Depois disso, as tragédias do vôo 1907 da Gol, com 154 mortes, e do vôo 3054 da TAM, com perda de 199 vidas, elevaram ainda mais a importância da fiscalização do tema.

Perigos
Em reação aos problemas, o Conac (Conselho Nacional de Aviação Civil) decidiu na semana passada transferir vôos de Congonhas para Guarulhos e transformar Brasília em um centro de distribuição de passageiros que viajam do sudeste para as regiões norte e centro-oeste do país.

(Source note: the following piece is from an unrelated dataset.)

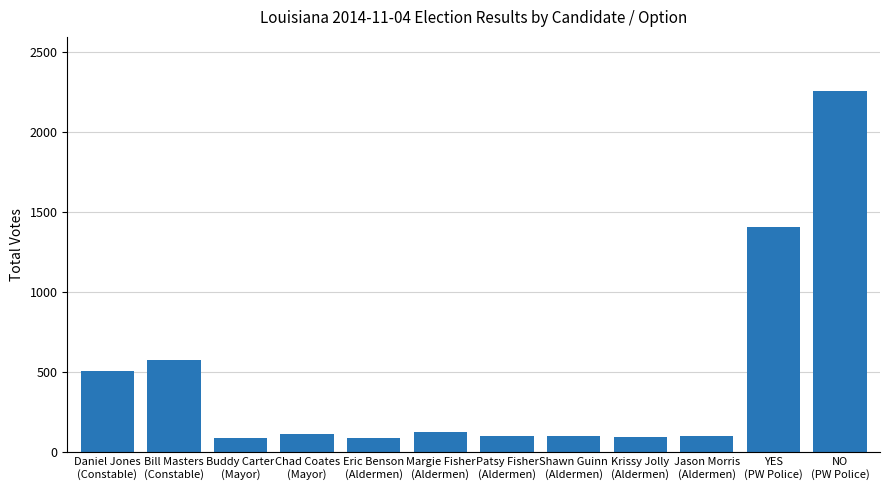

What is the sum of all values?

5528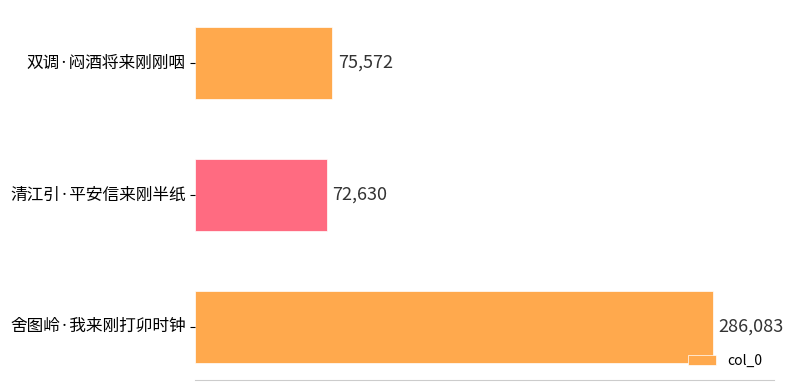

How many data points does each series have?

3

A Aeronáutica orienta os pilotos sobre o pouso em Brasília pedindo cuidado com um trecho escorregadio de 700 metros na pista. Terceiro aeroporto mais movimentado do país, também não possui ILS em sua segunda pista.
"Quando molhada torna-se escorregadia dos 300 metros aos 1000 metros a partir da cabeceira", diz o texto do documento da Aeronáutica sobre a pista de Brasília.

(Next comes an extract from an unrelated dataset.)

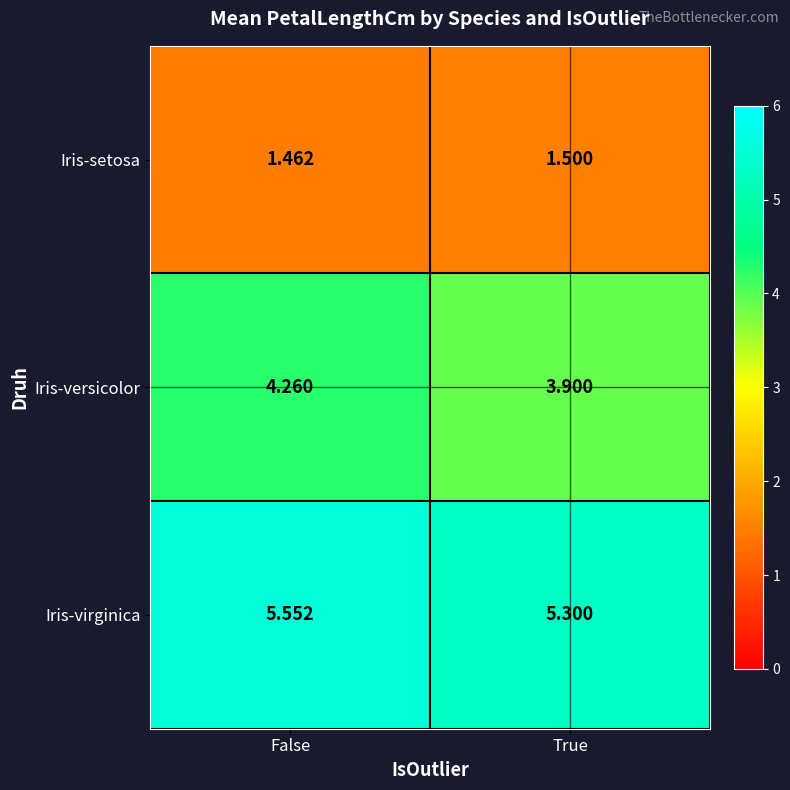

Which category has the lowest value in the Iris-virginica series?

True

Outro problema freqüente, presente em 11 dos 17 principais aeroportos do país, são os pássaros -especialmente urubus. "Observação: concentração de pássaros urubus em todos os setores", diz um trecho do documento da Aeronáutica sobre o aeroporto de Vitória, no Espírito Santo.
Depois de atingir o recorde de 500 colisões em 2005, o Brasil registrou 486 notificações oficiais de batidas de aeronaves com pássaros no ano passado. Neste ano, um piloto ficou cego de um olho após seu avião atingir uma ave.
Os choques se devem à proximidade de focos de atração dos pássaros, que podem variar de detritos do próprio aeroporto a lixões, matadouros, açougues, entre outros.
As normas em vigor impedem a instalação destes estabelecimentos em uma área de 20 quilômetros em torno do aeroporto, mas o adensamento populacional tem tornado essa regra de difícil aplicação prática.
"À medida que for entranhando na cultura urbana essa necessidade de proteger aeroportos os urubus vão desaparecer", aposta Silva.

Interior
De acordo com o presidente da Abetar (Associação Brasileira das Empresas de Transporte Aéreo Regionais), Apostole Lack, a situação nos aeroportos do país menos movimentados seria ainda mais precária e delicada, pois as soluções demorariam mais.
"O povo brasileiro precisa deixar de ser tolerante e cobrar seus direitos. Na maioria das vezes, há lixão perto do aeroporto, tem pista no Brasil com cerca no final, onde de vez em quando passa vaca, passa boi."
Segundo especialistas, os aeroportos de Tefé (AM) e Montes Claros (MG) são exemplos de grandes concentrações de urubus no país. Na Amazônia, há um lixão próximo à cabeceira da pista. Em Minas Gerais, um parque próximo ao aeroporto é foco de aves e pássaros.

Responsabilidade
Para Adyr Silva, o problema é de responsabilidade municipal. Procurada pela reportagem, a CNM (Confederação Nacional dos Municípios) não se pronunciou sobre o tema.
O documento alerta ainda para a presença de torres de alta tensão e antenas no "caminho" de aproximação das aeronaves para os aeroportos.
"É caro ser perfeito, custa muito. Mas não imaginamos a perfeição do dia para a noite, precisamos é começar a tomar providências", disse Lack.